TASK TO CARRY OUT: Would you output the entries below only from the line containing "Due to the number" through the line containing "A lot of more", exactly as they stand and with both ends included?

INPUT:

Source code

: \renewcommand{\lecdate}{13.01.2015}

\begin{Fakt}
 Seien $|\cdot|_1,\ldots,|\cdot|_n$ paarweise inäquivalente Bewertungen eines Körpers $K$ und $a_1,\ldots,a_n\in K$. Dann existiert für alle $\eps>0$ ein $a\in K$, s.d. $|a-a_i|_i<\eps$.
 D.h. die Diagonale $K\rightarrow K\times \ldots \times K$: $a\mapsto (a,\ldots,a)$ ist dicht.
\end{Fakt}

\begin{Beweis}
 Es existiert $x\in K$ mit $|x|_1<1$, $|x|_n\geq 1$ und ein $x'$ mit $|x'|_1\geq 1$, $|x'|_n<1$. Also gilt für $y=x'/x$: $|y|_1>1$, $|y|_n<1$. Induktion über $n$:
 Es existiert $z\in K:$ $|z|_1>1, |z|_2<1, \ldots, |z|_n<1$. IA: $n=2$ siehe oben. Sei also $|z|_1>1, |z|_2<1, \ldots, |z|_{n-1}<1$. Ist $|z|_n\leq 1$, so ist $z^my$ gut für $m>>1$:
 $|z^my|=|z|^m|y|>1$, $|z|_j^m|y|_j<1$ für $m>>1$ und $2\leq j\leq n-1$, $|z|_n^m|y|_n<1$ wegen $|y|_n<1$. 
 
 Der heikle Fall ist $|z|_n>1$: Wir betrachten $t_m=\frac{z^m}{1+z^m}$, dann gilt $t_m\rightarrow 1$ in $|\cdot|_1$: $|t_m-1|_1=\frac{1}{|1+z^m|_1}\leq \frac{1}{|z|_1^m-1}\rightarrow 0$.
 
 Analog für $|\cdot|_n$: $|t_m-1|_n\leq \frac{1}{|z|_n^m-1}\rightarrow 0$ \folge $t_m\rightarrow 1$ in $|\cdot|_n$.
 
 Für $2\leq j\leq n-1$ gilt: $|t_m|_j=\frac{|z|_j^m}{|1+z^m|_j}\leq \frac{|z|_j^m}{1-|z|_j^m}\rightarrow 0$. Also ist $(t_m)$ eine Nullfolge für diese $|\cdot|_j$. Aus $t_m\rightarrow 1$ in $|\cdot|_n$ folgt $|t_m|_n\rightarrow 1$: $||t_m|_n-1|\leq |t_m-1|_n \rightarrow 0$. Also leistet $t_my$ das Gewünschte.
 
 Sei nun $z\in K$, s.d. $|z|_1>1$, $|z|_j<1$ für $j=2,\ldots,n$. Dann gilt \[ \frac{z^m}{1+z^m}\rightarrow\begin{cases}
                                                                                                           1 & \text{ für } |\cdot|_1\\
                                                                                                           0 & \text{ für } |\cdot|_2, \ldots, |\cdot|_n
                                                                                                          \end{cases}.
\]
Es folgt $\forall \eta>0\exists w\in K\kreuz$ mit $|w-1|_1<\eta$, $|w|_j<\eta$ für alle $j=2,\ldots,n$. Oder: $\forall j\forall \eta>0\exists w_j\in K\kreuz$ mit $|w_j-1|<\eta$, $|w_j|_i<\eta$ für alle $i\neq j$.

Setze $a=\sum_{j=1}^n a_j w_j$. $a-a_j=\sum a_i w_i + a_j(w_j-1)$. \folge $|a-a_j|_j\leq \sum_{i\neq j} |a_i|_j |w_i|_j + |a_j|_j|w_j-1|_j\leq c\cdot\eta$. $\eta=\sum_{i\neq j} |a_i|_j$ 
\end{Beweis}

==

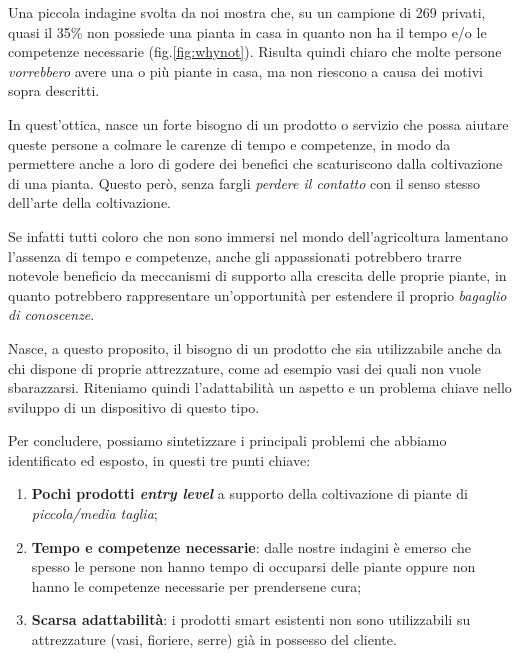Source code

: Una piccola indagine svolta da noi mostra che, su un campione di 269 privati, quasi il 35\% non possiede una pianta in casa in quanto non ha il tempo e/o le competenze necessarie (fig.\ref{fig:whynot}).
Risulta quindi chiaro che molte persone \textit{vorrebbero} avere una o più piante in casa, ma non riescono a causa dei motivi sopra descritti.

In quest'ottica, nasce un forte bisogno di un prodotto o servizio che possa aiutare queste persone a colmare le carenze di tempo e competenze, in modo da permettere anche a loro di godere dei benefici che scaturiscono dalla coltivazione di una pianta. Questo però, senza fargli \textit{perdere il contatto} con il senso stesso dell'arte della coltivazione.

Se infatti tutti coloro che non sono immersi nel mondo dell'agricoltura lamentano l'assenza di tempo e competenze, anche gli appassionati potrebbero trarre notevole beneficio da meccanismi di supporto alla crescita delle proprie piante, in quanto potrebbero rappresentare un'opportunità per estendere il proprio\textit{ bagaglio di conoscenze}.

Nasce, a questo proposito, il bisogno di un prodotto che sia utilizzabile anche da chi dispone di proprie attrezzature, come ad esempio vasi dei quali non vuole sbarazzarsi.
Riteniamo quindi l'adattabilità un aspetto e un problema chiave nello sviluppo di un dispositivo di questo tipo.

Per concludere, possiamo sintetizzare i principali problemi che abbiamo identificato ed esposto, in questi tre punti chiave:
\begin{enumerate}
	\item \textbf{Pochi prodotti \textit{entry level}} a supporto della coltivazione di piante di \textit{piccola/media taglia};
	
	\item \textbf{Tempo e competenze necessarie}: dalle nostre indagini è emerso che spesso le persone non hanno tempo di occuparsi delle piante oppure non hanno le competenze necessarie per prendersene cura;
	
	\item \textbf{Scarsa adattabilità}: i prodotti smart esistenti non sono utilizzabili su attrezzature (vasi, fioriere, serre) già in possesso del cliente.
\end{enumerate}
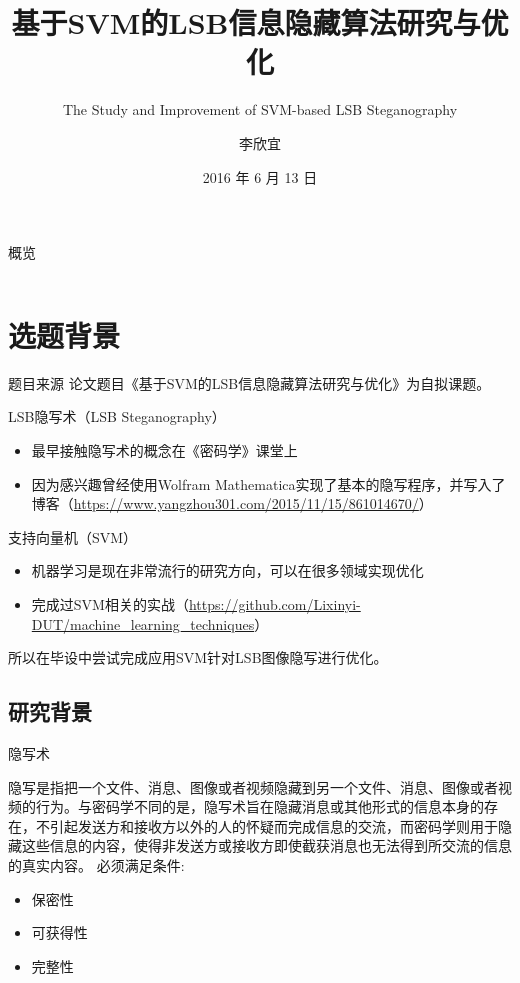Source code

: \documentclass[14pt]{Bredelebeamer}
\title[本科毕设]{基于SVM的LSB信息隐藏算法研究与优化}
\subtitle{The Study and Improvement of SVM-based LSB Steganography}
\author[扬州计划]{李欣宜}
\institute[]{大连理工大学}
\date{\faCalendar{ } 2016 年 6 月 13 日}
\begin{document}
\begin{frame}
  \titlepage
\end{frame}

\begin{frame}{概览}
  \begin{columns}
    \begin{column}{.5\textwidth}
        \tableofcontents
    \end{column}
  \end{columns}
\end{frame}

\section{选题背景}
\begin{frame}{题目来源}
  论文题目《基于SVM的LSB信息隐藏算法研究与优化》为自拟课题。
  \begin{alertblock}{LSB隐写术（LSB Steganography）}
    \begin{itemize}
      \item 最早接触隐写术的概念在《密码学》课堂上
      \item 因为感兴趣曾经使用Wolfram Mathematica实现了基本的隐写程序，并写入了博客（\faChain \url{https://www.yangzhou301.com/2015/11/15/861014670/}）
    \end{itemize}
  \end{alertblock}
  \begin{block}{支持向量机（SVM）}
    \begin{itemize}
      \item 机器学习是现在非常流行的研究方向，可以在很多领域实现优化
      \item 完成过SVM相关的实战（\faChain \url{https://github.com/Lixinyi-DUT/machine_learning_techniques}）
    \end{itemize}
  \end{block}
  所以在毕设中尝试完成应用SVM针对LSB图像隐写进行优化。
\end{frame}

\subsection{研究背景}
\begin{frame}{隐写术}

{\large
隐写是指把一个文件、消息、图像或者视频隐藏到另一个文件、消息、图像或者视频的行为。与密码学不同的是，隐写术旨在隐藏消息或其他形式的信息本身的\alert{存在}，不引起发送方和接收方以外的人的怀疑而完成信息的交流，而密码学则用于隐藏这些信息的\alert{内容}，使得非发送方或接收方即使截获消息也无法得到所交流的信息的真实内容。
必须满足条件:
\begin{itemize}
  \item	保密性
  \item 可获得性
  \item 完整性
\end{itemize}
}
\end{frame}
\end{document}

---

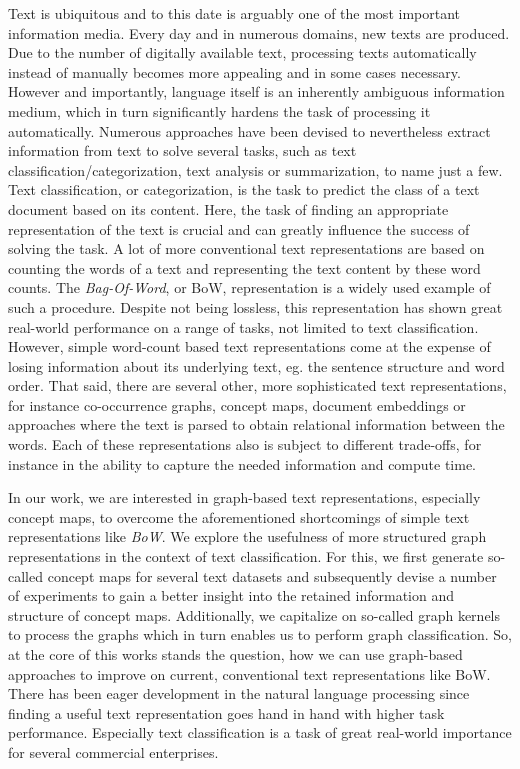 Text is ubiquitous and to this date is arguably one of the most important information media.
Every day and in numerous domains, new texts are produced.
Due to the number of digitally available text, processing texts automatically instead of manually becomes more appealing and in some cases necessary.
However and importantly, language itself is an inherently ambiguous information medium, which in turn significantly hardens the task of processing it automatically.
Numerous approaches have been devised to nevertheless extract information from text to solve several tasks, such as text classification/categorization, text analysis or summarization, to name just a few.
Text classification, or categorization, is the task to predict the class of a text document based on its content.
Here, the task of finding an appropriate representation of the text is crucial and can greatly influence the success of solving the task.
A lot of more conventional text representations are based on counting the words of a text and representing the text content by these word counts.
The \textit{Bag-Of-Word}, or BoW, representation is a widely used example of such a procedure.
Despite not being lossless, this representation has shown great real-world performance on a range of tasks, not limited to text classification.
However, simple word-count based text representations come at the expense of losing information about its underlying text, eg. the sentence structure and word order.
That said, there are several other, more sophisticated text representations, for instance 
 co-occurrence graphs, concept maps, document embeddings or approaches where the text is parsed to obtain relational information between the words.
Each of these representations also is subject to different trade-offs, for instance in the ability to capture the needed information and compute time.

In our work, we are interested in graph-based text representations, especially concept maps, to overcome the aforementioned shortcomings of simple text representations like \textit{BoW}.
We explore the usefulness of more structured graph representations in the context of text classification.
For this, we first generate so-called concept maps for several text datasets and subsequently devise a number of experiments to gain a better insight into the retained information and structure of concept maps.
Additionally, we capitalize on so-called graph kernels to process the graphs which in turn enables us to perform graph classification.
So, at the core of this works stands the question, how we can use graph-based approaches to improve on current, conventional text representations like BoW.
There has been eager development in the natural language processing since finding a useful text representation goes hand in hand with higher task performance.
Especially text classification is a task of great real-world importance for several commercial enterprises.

ANSWER TO THIS PROBLEM:
Due to the number of digitally available text, processing texts automatically instead of manually becomes more appealing and in some cases necessary.
However and importantly, language itself is an inherently ambiguous information medium, which in turn significantly hardens the task of processing it automatically.
Numerous approaches have been devised to nevertheless extract information from text to solve several tasks, such as text classification/categorization, text analysis or summarization, to name just a few.
Text classification, or categorization, is the task to predict the class of a text document based on its content.
Here, the task of finding an appropriate representation of the text is crucial and can greatly influence the success of solving the task.
A lot of more conventional text representations are based on counting the words of a text and representing the text content by these word counts.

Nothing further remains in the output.